Another sticky issue for West Kenya’s bid, Rao noted, was its dominance. He believed that should West Kenya clinch the contract, it would have 41.9 per cent of the sugarcane crushing market, giving it a dominant position.

West Kenya insists that this should have been done by the Competition Authority of Kenya (CAK)—the competition watchdog whose job is to guard against anticompetitive behaviour and ensure that consumers are protected.

Rai Group’s failure to revive Pan Paper Mills, six years after it was awarded the Webuye-based paper-making factory, also did not help West Kenya’s case.

“I am aware that the Rai Group, which is linked to West Kenya, took over Pan Paper Mills Ltd in Webuye in 2016, which had not been in operation for more than 11 years. Pan Paper Mills has not been revived since the takeover and remains non-operational to date,” said Rao.

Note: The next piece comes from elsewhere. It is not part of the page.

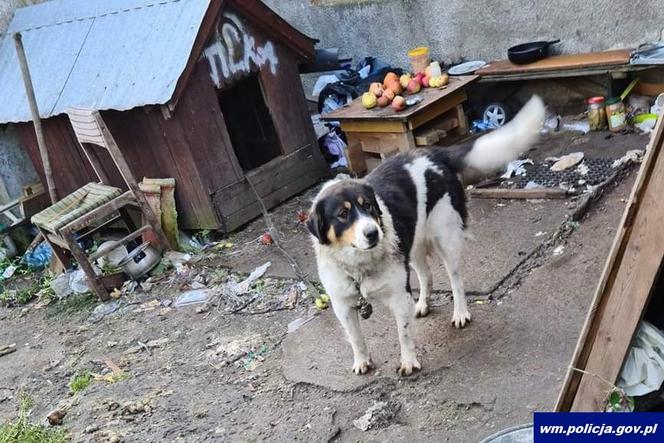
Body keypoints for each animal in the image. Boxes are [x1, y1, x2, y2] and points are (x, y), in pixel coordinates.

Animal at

Tumaz and Tumaz, which was the first to move to court, the receiver-manager alleges, has decided to make a fresh bid. He noted that the firm’s initial bid was only six pages.

However, Rao says Mwale has attached a 108-page long bid that he claims he submitted on August 31, 2021.

For example, the bid bond attached in the suit is dated October 21, 2021, while the bid submission deadline was August 31, 2021, and bids were opened on September 10 and October 6, 2021, noted the receiver-manager.

The same discrepancy was seen in the CR12 document and the Memorandum of Understanding between Tumaz and Tumaz and JP Mukherji and Associates Pvt Ltd, which Rao says was “most likely to hide the fact that it was also made after the bid submission deadline.”

The fallout takes the sibling rivalry between the Rai brothers, who do not see eye to eye, a notch higher.